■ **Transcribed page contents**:
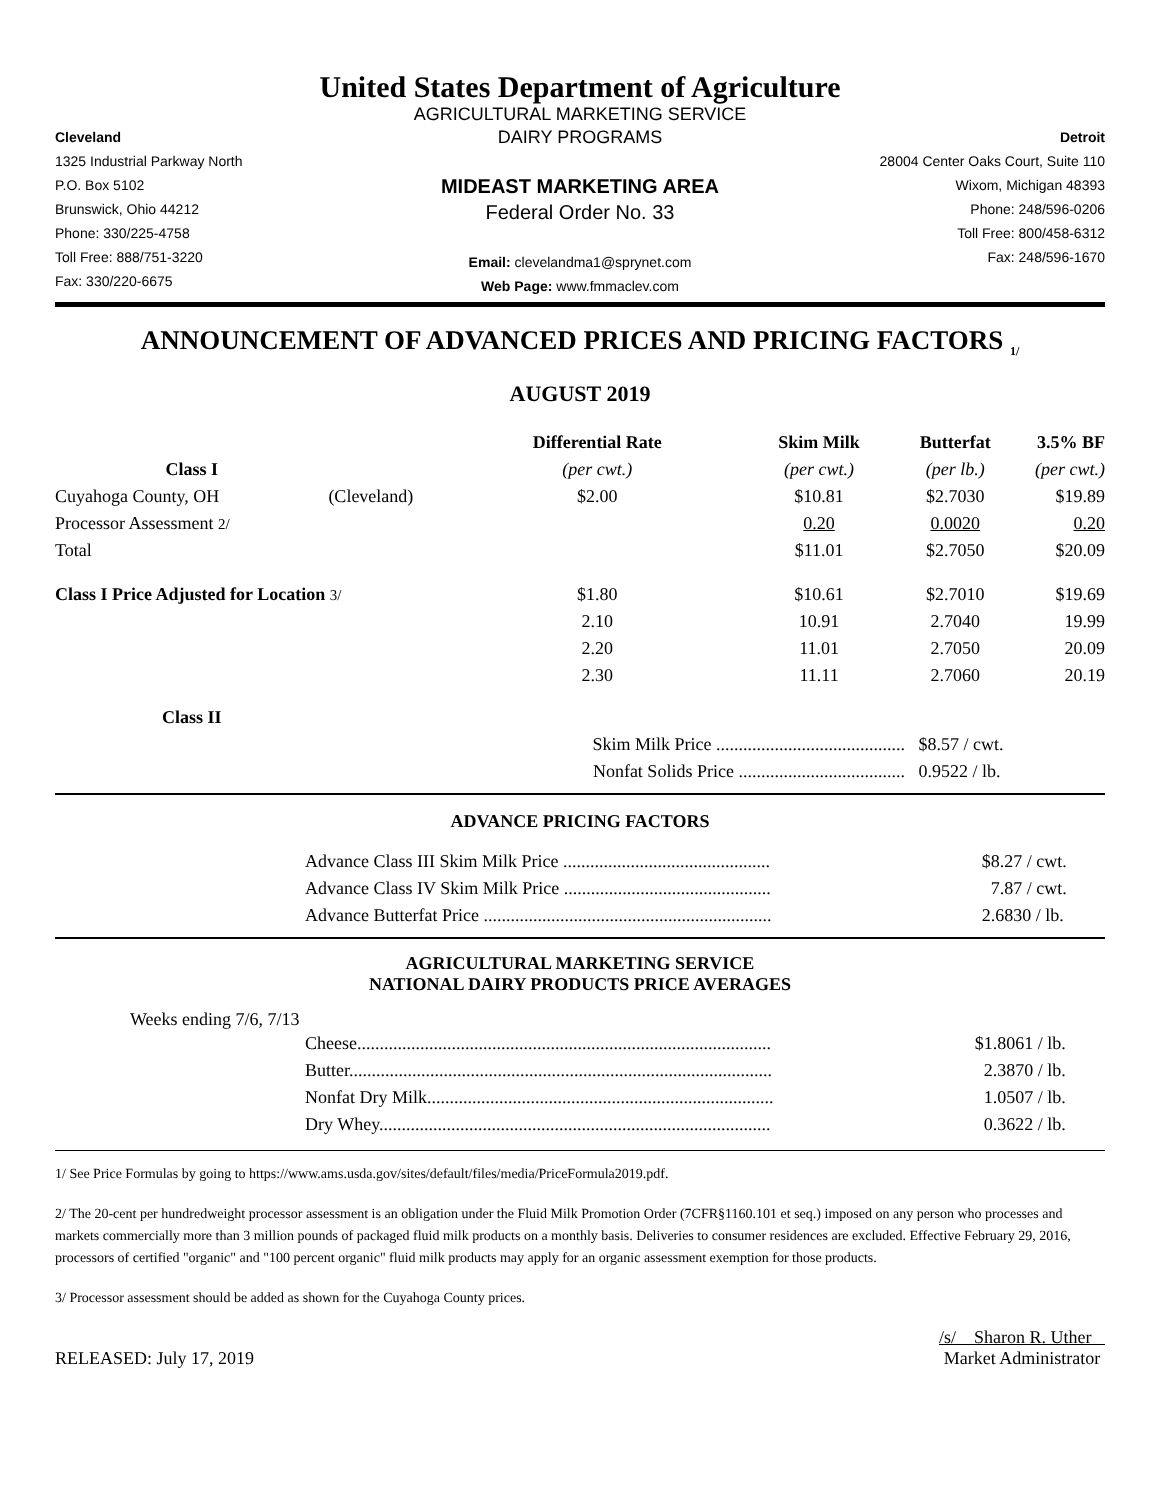United States Department of Agriculture
AGRICULTURAL MARKETING SERVICE
Cleveland
1325 Industrial Parkway North
P.O. Box 5102
Brunswick, Ohio 44212
Phone: 330/225-4758
Toll Free: 888/751-3220
Fax: 330/220-6675
DAIRY PROGRAMS
MIDEAST MARKETING AREA
Federal Order No. 33
Email: clevelandma1@sprynet.com
Web Page: www.fmmaclev.com
Detroit
28004 Center Oaks Court, Suite 110
Wixom, Michigan 48393
Phone: 248/596-0206
Toll Free: 800/458-6312
Fax: 248/596-1670
ANNOUNCEMENT OF ADVANCED PRICES AND PRICING FACTORS <sub>1/</sub>
AUGUST 2019
| | | Differential Rate | Skim Milk | Butterfat | 3.5% BF |
| --- | --- | --- | --- | --- | --- |
| Class I | | (per cwt.) | (per cwt.) | (per lb.) | (per cwt.) |
| Cuyahoga County, OH | (Cleveland) | $2.00 | $10.81 | $2.7030 | $19.89 |
| Processor Assessment 2/ | | | 0.20 | 0.0020 | 0.20 |
| Total | | | $11.01 | $2.7050 | $20.09 |
| Class I Price Adjusted for Location 3/ | | $1.80 | $10.61 | $2.7010 | $19.69 |
| | | 2.10 | 10.91 | 2.7040 | 19.99 |
| | | 2.20 | 11.01 | 2.7050 | 20.09 |
| | | 2.30 | 11.11 | 2.7060 | 20.19 |
| Class II | | | | | |
| | | Skim Milk Price .......................................... | | $8.57 / cwt. | |
| | | Nonfat Solids Price ..................................... | | 0.9522 / lb. | |
ADVANCE PRICING FACTORS
| | Advance Class III Skim Milk Price .............................................. | $8.27 / cwt. |
| | Advance Class IV Skim Milk Price .............................................. | 7.87 / cwt. |
| | Advance Butterfat Price ................................................................ | 2.6830 / lb. |
AGRICULTURAL MARKETING SERVICE
NATIONAL DAIRY PRODUCTS PRICE AVERAGES
Weeks ending 7/6, 7/13
| | Cheese............................................................................................ | $1.8061 / lb. |
| | Butter.............................................................................................. | 2.3870 / lb. |
| | Nonfat Dry Milk............................................................................. | 1.0507 / lb. |
| | Dry Whey....................................................................................... | 0.3622 / lb. |
1/ See Price Formulas by going to https://www.ams.usda.gov/sites/default/files/media/PriceFormula2019.pdf.
2/ The 20-cent per hundredweight processor assessment is an obligation under the Fluid Milk Promotion Order (7CFR§1160.101 et seq.) imposed on any person who processes and markets commercially more than 3 million pounds of packaged fluid milk products on a monthly basis. Deliveries to consumer residences are excluded. Effective February 29, 2016, processors of certified "organic" and "100 percent organic" fluid milk products may apply for an organic assessment exemption for those products.
3/ Processor assessment should be added as shown for the Cuyahoga County prices.
RELEASED: July 17, 2019
/s/ Sharon R. Uther
Market Administrator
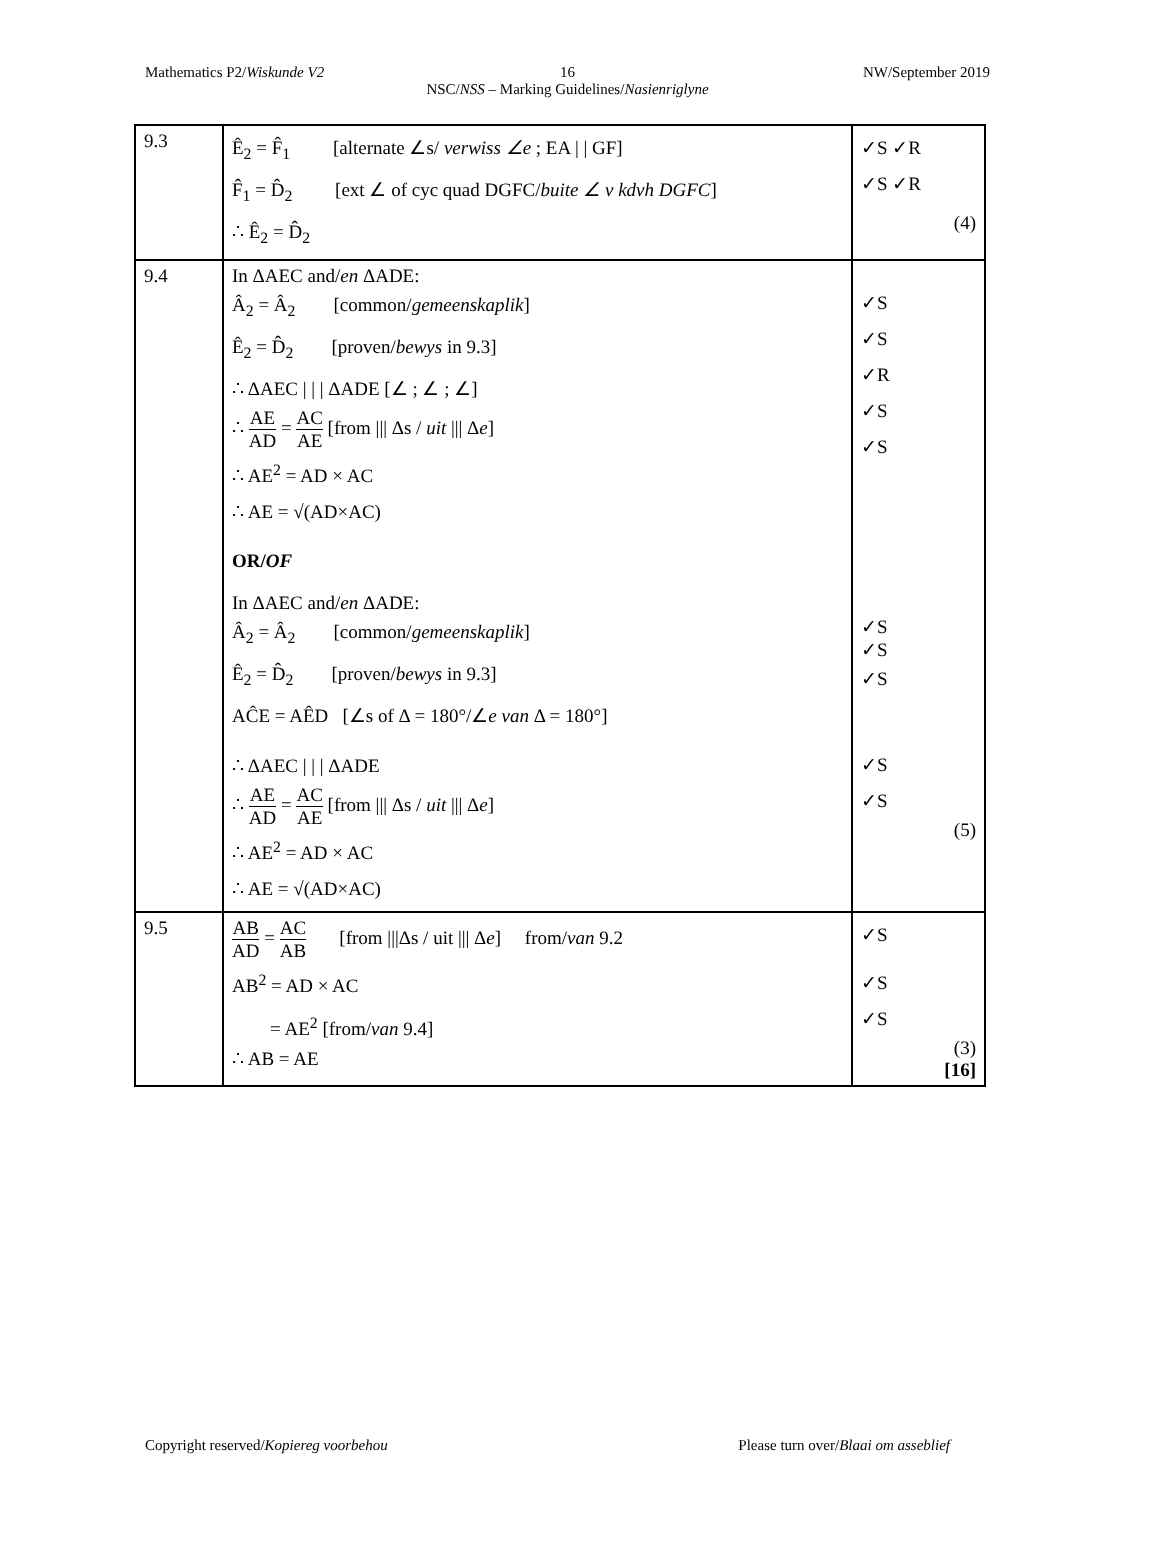Mathematics P2/Wiskunde V2 NW/September 2019
16
NSC/NSS – Marking Guidelines/Nasienriglyne
| 9.3 | Ê<sub>2</sub> = F̂<sub>1</sub> [alternate ∠s/ verwiss ∠e ; EA / / GF] F̂<sub>1</sub> = D̂<sub>2</sub> [ext ∠ of cyc quad DGFC/ buite ∠ v kdvh DGFC ] ∴ Ê<sub>2</sub> = D̂<sub>2</sub> | ✓S ✓R ✓S ✓R (4) |
| 9.4 | In ΔAEC and/ en ΔADE: Â<sub>2</sub> = Â<sub>2</sub> [common/ gemeenskaplik ] Ê<sub>2</sub> = D̂<sub>2</sub> [proven/ bewys in 9.3] ∴ ΔAEC / / / ΔADE [∠ ; ∠ ; ∠] ∴ AE AD = AC AE [from /// Δs / uit /// Δ e ] ∴ AE<sup>2</sup> = AD × AC ∴ AE = √(AD×AC) OR/ OF In ΔAEC and/ en ΔADE: Â<sub>2</sub> = Â<sub>2</sub> [common/ gemeenskaplik ] Ê<sub>2</sub> = D̂<sub>2</sub> [proven/ bewys in 9.3] AĈE = AÊD [∠s of Δ = 180°/∠ e van Δ = 180°] ∴ ΔAEC / / / ΔADE ∴ AE AD = AC AE [from /// Δs / uit /// Δ e ] ∴ AE<sup>2</sup> = AD × AC ∴ AE = √(AD×AC) | ✓S ✓S ✓R ✓S ✓S ✓S ✓S ✓S ✓S ✓S (5) |
| 9.5 | AB AD = AC AB [from ///Δs / uit /// Δ e ] from/ van 9.2 AB<sup>2</sup> = AD × AC = AE<sup>2</sup> [from/ van 9.4] ∴ AB = AE | ✓S ✓S ✓S (3) [16] |
Copyright reserved/Kopiereg voorbehou Please turn over/Blaai om asseblief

■ **Directions**: Read the entries above, then pull out the lines that include "Nonfat".

■ **Exercise response**:
| | | Nonfat Solids Price ..................................... | | 0.9522 / lb. | |
| | Nonfat Dry Milk............................................................................. | 1.0507 / lb. |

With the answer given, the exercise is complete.